By Ruth E. Hernandez Beltran
New York, Jun 12 (EFE).- The joy of New York’s Puerto Rican community, their music and many of their one-starred flags on a somewhat rainy Sunday flooded Fifth Avenue with the in-person return of their traditional annual parade after a two-year hiatus due to the Covid-19 health crisis.
“I’m Puerto Rican, just so you know it!” was heard loudly from among the 75 floats and the roughly 15,000 people who turned out for the National Puerto Rican Day Parade and parade down the famous New York avenue, which became more and more jammed with people as the day of the parade’s 65th anniversary progressed.
The parade kicked off after the traditional ribbon-cutting ceremony, in which the parade organizers, New York Gov. Kathy Hochul and Grand Marshal Miguel Cardona, who is also the US secretary of education, did the honors.
Cardona told EFE that he was “proud” to celebrate his own Puerto Rican heritage and culture along with other members of his community.
The education secretary said he was “very proud” because he knows that the Puerto Rican flag represents the efforts of his grandparents and parents to come to the US.
Cardona was making his first official appearance at the New York event, considered to be the largest of its kind in the country and the biggest expression of Puerto Rican culture outside the Caribbean island.
Puerto Ricans traveled to the Big Apple from the island itself, from other states and from all five of New York’s boroughs, and one of them was Ashley Aviles and her family, who turned out to celebrate the contributions of their fellow Puerto Ricans, their culture and to show their pride for the island’s flag.
Members of the Puerto Rican community came either carrying, wearing or draped with the island’s flag, waving it with vigor and emotion as the floats and various delegations paraded past their vantage point, and many of them had painted their faces with their national colors – red, white and blue, just like the US – and even had their pets bearing little flags.
“We’ve been here since 7:30 am to get a good spot,” said Aviles, who came with her husband and children and said that she had waited patiently for today to turn out in person once again to celebrate along with other members of her community.
The Puerto Rican flag in black and white, a symbol of resistance, was also present at the parade, where various groups carried signs with messages such as “Puerto Rico is not for sale,” a protest statement against the attempt by investors to buy properties on the island due to the attractive tax exemptions that local authorities expanded after the pandemic in a bid to rejuvenate the island’s economy.
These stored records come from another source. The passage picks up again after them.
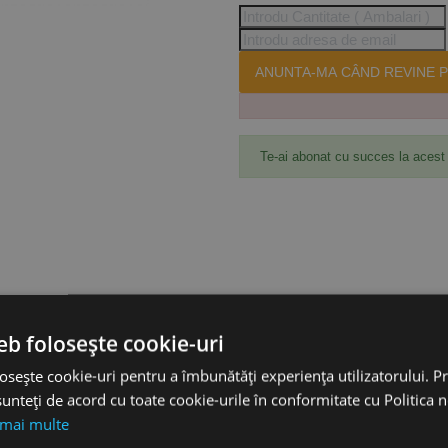
ANUNTA-MA CÂND REVINE P
Te-ai abonat cu succes la acest
eb folosește cookie-uri
osește cookie-uri pentru a îmbunătăți experiența utilizatorului. Pri
unteți de acord cu toate cookie-urile în conformitate cu Politica 
MG.3352025
 mai multe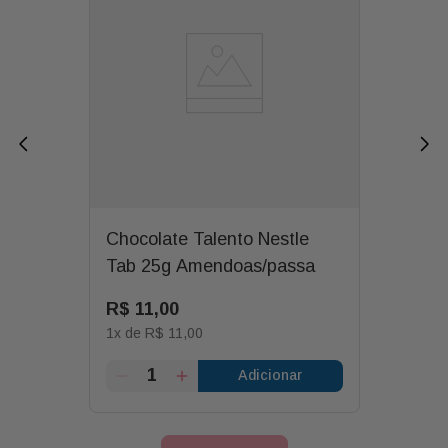
Chocolate Talento Nestle
Tab 25g Amendoas/passa
R$
11
,
00
1
x de
R$
11
,
00
Adicionar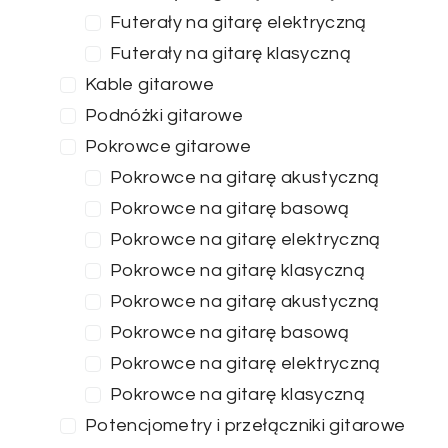
Futerały na gitarę elektryczną
Futerały na gitarę klasyczną
Kable gitarowe
Podnóżki gitarowe
Pokrowce gitarowe
Pokrowce na gitarę akustyczną
Pokrowce na gitarę basową
Pokrowce na gitarę elektryczną
Pokrowce na gitarę klasyczną
Pokrowce na gitarę akustyczną
Pokrowce na gitarę basową
Pokrowce na gitarę elektryczną
Pokrowce na gitarę klasyczną
Potencjometry i przełączniki gitarowe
Also on hand were “Las Lolitas,” a group of women dressed as Lolita Lebron, the nationalist figure who in 1954 led an armed attack on the US House of Representatives along with three male colleagues to demand full independence for the US commonwealth.
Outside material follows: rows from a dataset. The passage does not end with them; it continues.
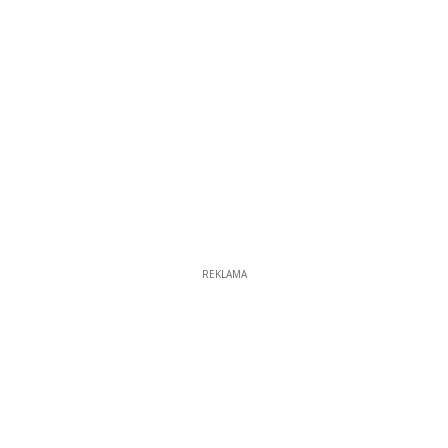
REKLAMA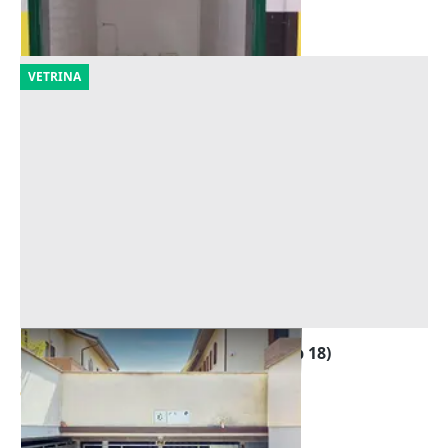
09/10/2026
VETRINA
Asta Garage al piano interrato (sub 18)
Offerta minima
9.088 €
Forlì
(Forlì-Cesena)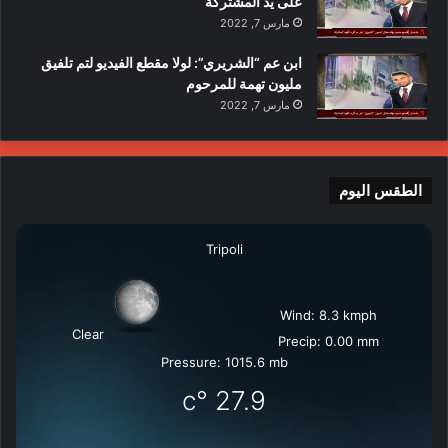
على يد المشتركة
مارس 7, 2022
ابن عم “الشريري”: لولا مقطع الفيديو لتم تلفيق
مليون تهمة للمرحوم
مارس 7, 2022
الطقس اليوم
Tripoli
Wind: 8.3 kmph
Clear
Precip: 0.00 mm
Pressure: 1015.6 mb
°c
27.9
“I didn’t come to kill anyone. I came to die for Puerto Rico” read the sign that these marchers displayed, using the words spoken by Lebron when she was arrested.
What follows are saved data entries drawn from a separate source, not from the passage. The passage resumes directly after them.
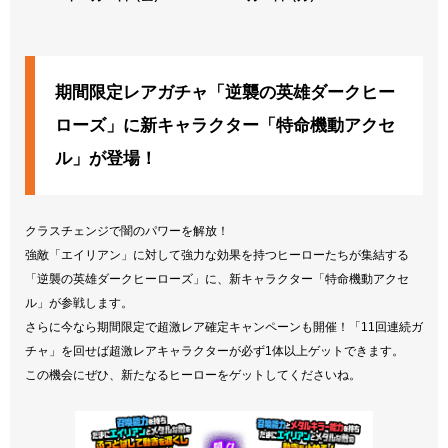
期間限定レアガチャ「逆襲の英雄ダークヒー
ローズ」に新キャラクター「特命機動アクセ
ル」が登場！
クラスチェンジで闇のパワーを解放！
強敵「エイリアン」に対して強力な効果を持つヒーローたちが集結する
「逆襲の英雄ダークヒーローズ」に、新キャラクター「特命機動アクセ
ル」が参戦します。
さらに今なら期間限定で超激レア確定キャンペーンも開催！「11回連続ガ
チャ」を回せば超激レアキャラクターが必ず1体以上ゲットできます。
この機会にぜひ、新たなるヒーローをゲットしてくださいね。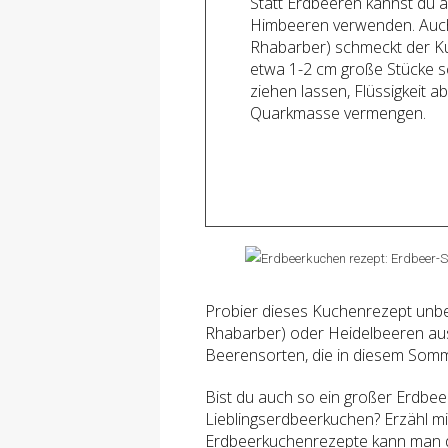
Statt Erdbeeren kannst du 
Himbeeren verwenden. Auc
Rhabarber) schmeckt der Ku
etwa 1-2 cm große Stücke s
ziehen lassen, Flüssigkeit 
Quarkmasse vermengen.
Probier dieses Kuchenrezept unbe
Rhabarber) oder Heidelbeeren aus 
Beerensorten, die in diesem So
Bist du auch so ein großer Erdbee
Lieblingserdbeerkuchen? Erzähl m
Erdbeerkuchenrezepte kann man d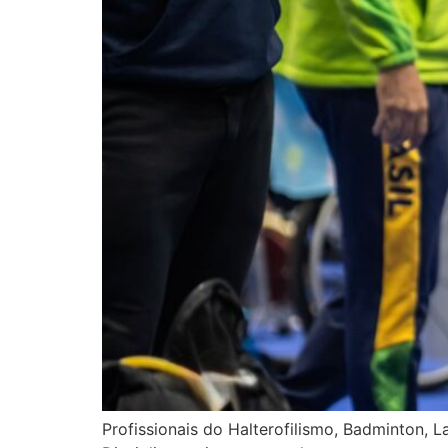
Profissionais do Halterofilismo, Badminton,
The Puerto Rican parade is also a must-attend event for politicians, particularly in an election year like this one, and several candidates were also on hand, led by Gov. Hochul, who is hoping to win a full term at the polls after taking over as governor in August 2021 when former Gov. Andrew Cuomo resigned amid a sexual harassment scandal.
“Rain or shine, grateful to be together again to celebrate the Puerto Rican community after two long years away!” Hochul tweeted.
New York Mayor Eric Adams also attended his first parade as the city’s top official wearing a white, short-sleeved guayabera with images of the Puerto Rican flag adorning it.
Also on hand was former New York Mayor Bill de Blasio, who in May launched his campaign for a seat in Congress, as well as Sen. Chuck Schumer (D-NY), Congresswoman Alexandria Ocasio-Cortez (D-NY), Congressman Adriano Espaillat (D-NY) and state Attorney General Letitia James, among others.
Throughout the day there were typical dances performed all along Fifth Avenue, with salsa and reggaeton being those most in evidence, and with performances by urban singers Nicky Jam, the King of the Parade, as well as by hip-hop icon Fat Joe.
But the young people really went crazy when a boy on one of the floats, who greeted everyone as if he was some kind of star, was confused with the famous reggaeton performer Bad Bunny.
“Bad Bunny, Bad Bunny!” shouted the euphoric, if mistaken, kids, crowding around his float.